== Segment start ==
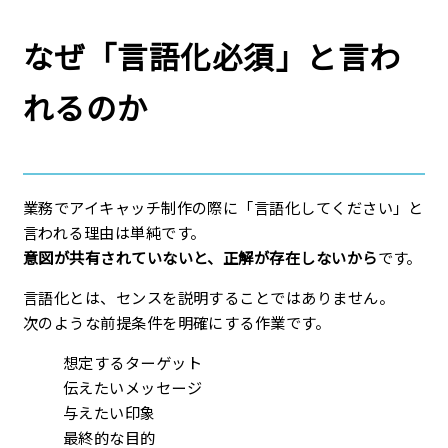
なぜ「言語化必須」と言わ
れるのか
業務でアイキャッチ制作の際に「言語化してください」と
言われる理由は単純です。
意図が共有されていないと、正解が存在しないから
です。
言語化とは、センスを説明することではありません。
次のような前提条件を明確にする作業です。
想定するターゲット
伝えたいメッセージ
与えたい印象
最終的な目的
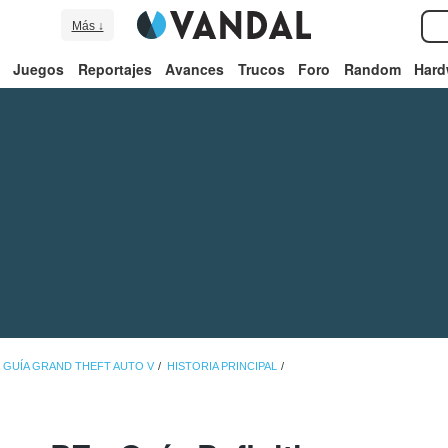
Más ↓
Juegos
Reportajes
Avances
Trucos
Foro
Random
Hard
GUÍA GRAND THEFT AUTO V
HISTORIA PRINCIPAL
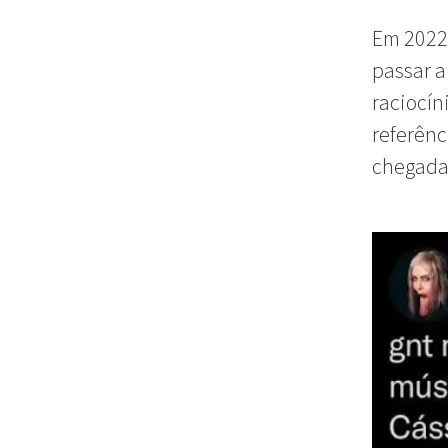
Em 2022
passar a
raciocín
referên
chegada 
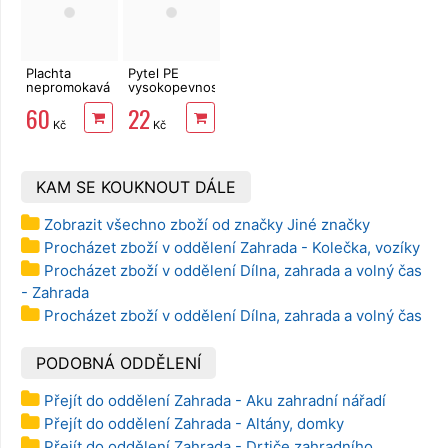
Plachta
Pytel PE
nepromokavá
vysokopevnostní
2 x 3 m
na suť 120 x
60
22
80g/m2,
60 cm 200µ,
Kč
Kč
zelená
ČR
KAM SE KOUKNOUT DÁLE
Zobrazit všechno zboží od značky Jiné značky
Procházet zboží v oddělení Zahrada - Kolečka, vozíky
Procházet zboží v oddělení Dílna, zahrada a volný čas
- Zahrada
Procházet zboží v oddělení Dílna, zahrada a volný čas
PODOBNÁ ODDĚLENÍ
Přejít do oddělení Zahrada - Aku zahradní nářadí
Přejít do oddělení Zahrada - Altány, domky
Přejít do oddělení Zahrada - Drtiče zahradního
== Segment end ==
== Segment start ==
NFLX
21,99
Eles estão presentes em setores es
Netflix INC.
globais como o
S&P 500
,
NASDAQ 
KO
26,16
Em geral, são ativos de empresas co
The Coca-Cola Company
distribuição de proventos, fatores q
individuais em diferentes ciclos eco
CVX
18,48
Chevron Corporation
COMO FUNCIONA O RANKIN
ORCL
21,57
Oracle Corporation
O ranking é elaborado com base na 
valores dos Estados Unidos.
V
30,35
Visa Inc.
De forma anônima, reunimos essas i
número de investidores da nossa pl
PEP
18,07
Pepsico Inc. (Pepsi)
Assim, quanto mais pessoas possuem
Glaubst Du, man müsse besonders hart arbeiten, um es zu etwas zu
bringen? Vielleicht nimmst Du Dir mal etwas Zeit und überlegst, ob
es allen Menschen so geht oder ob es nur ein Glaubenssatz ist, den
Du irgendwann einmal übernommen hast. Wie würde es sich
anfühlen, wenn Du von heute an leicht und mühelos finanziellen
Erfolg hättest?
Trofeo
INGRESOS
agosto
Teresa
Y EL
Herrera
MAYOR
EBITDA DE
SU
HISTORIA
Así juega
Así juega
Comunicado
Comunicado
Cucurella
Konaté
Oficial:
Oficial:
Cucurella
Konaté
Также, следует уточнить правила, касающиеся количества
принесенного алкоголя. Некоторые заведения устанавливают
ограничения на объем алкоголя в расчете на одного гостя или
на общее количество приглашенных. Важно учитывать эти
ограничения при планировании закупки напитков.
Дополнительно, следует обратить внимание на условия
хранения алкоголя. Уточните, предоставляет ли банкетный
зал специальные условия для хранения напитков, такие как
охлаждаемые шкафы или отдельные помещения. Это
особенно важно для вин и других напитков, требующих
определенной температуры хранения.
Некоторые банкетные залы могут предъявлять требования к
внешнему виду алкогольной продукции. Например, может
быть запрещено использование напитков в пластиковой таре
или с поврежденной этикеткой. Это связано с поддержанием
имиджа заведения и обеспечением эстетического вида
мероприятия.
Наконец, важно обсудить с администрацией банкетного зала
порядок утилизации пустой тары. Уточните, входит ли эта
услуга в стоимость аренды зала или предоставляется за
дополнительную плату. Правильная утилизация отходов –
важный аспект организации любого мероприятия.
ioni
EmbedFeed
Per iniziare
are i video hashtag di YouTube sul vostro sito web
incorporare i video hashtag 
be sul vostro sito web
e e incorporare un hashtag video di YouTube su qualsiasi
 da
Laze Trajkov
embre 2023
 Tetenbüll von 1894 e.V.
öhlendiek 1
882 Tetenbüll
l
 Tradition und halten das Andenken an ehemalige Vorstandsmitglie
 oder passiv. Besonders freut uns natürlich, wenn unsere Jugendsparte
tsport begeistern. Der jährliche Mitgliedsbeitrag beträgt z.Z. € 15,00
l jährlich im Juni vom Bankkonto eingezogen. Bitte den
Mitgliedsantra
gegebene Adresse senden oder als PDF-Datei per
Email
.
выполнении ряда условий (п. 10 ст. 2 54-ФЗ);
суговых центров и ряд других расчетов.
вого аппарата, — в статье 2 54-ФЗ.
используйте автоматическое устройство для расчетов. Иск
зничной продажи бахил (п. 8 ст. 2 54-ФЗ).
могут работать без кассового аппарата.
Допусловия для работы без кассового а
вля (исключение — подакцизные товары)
== Segment end ==
Work order> Print exactly the lines above, between the one holding "принесенного алкоголя. Некоторые" and the one holding "вля (исключение — подакцизные товары)", inclusive, and nothing besides.

Exercise response>
принесенного алкоголя. Некоторые заведения устанавливают
ограничения на объем алкоголя в расчете на одного гостя или
на общее количество приглашенных. Важно учитывать эти
ограничения при планировании закупки напитков.
Дополнительно, следует обратить внимание на условия
хранения алкоголя. Уточните, предоставляет ли банкетный
зал специальные условия для хранения напитков, такие как
охлаждаемые шкафы или отдельные помещения. Это
особенно важно для вин и других напитков, требующих
определенной температуры хранения.
Некоторые банкетные залы могут предъявлять требования к
внешнему виду алкогольной продукции. Например, может
быть запрещено использование напитков в пластиковой таре
или с поврежденной этикеткой. Это связано с поддержанием
имиджа заведения и обеспечением эстетического вида
мероприятия.
Наконец, важно обсудить с администрацией банкетного зала
порядок утилизации пустой тары. Уточните, входит ли эта
услуга в стоимость аренды зала или предоставляется за
дополнительную плату. Правильная утилизация отходов –
важный аспект организации любого мероприятия.
ioni
EmbedFeed
Per iniziare
are i video hashtag di YouTube sul vostro sito web
incorporare i video hashtag 
be sul vostro sito web
e e incorporare un hashtag video di YouTube su qualsiasi
 da
Laze Trajkov
embre 2023
 Tetenbüll von 1894 e.V.
öhlendiek 1
882 Tetenbüll
l
 Tradition und halten das Andenken an ehemalige Vorstandsmitglie
 oder passiv. Besonders freut uns natürlich, wenn unsere Jugendsparte
tsport begeistern. Der jährliche Mitgliedsbeitrag beträgt z.Z. € 15,00
l jährlich im Juni vom Bankkonto eingezogen. Bitte den
Mitgliedsantra
gegebene Adresse senden oder als PDF-Datei per
Email
.
выполнении ряда условий (п. 10 ст. 2 54-ФЗ);
суговых центров и ряд других расчетов.
вого аппарата, — в статье 2 54-ФЗ.
используйте автоматическое устройство для расчетов. Иск
зничной продажи бахил (п. 8 ст. 2 54-ФЗ).
могут работать без кассового аппарата.
Допусловия для работы без кассового а
вля (исключение — подакцизные товары)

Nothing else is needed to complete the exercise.